Meet The Man Who Just Raised $12 Million To Build Out The World’s First “Robot Lawyer”

Meet The Man Who Just Raised $12 Million To Build Out The World’s First “Robot Lawyer”

Tyler Durden

Mon, 06/29/2020 – 13:50

When Josh Browder, barely a high school graduate, started coding and developing an automated program to help people contest parking tickets back in 2015, he likely had no clue how big his idea was about to get. He programmed the software to help himself out with a “respectable collection of fines” he had assembled, according to Forbes

Some weeks later, he had a program called “DoNotPay” which he shared with friends and touted online. After it became popular on Reddit, it went from having 10 users to over 50,000 users.

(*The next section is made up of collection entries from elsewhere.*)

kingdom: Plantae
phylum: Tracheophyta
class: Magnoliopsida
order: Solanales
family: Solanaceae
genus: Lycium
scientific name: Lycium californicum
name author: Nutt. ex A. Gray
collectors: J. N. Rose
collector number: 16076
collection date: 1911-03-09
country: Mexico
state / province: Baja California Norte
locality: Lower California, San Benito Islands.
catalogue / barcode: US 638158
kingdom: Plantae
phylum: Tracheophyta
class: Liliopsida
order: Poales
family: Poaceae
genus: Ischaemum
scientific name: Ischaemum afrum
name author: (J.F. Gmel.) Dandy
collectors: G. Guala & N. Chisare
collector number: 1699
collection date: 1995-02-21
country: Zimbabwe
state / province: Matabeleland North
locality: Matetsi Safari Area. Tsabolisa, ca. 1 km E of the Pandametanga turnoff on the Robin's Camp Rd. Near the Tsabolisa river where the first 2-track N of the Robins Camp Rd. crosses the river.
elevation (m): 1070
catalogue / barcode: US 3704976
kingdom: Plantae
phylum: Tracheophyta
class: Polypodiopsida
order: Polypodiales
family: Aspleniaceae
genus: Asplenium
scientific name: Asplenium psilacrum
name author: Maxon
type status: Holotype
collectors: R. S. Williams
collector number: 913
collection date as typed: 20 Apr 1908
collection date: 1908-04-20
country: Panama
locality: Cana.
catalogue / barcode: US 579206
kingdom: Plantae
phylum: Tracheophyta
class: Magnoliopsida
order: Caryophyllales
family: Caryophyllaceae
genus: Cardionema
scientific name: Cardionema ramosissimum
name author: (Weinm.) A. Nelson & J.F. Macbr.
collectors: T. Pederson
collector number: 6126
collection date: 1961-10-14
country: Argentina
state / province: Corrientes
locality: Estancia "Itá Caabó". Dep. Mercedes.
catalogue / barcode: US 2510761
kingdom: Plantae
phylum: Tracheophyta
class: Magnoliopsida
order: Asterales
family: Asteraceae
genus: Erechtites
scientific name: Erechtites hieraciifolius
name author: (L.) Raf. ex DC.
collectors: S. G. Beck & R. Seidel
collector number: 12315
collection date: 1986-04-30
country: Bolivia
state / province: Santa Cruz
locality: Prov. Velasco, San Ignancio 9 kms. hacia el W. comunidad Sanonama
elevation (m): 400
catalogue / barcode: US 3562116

Today, Browder has parlayed that early success into raising a $12 million Series A round at an $80 million valuation from Coatue, Andreessen Horowitz, Founders Fund and Felicis Ventures. He had previously raised $4.6 million in a seed round. 

 

Browder calls “DoNotPay” the “world’s first robot lawyer” and the software has moved on from just parking tickets to helping people with over 100 areas of consumer rights. The company offers legal help with customer service disputes like airline flight compensation or cancelling subscriptions (KaaS = Karen As A Service?). 

It also helps suing companies in small claims courts, jumping customer service phone queues and analyzing bank accounts for various types of fees. When 24 Hour Fitness filed for bankruptcy due to Covid-19, more than 1,000 users sent a subscription cancellation request through “DoNotPay”. 

Browder said: “In the crisis times that we live in, lots of big companies are using consumers as a lifeline. You see this with airlines as they refuse to refund people and instead they issue them a travel credit, just because they know they can get away with it.”

 

The software hit its “millionth case filed” last month and it has a “high five figure” number of subscribers in the U.S. now. The company is break even with an eye on turning a profit. It charges $3 per month for its services and has no ad selling or data selling component to its business. 

The American Bar Association even honored the software with its Brown Award for its “commitment to increasing legal services to those of modest means.”  

“What we try to do is give the ordinary people the same power in the legal system as large companies,” Browder concluded.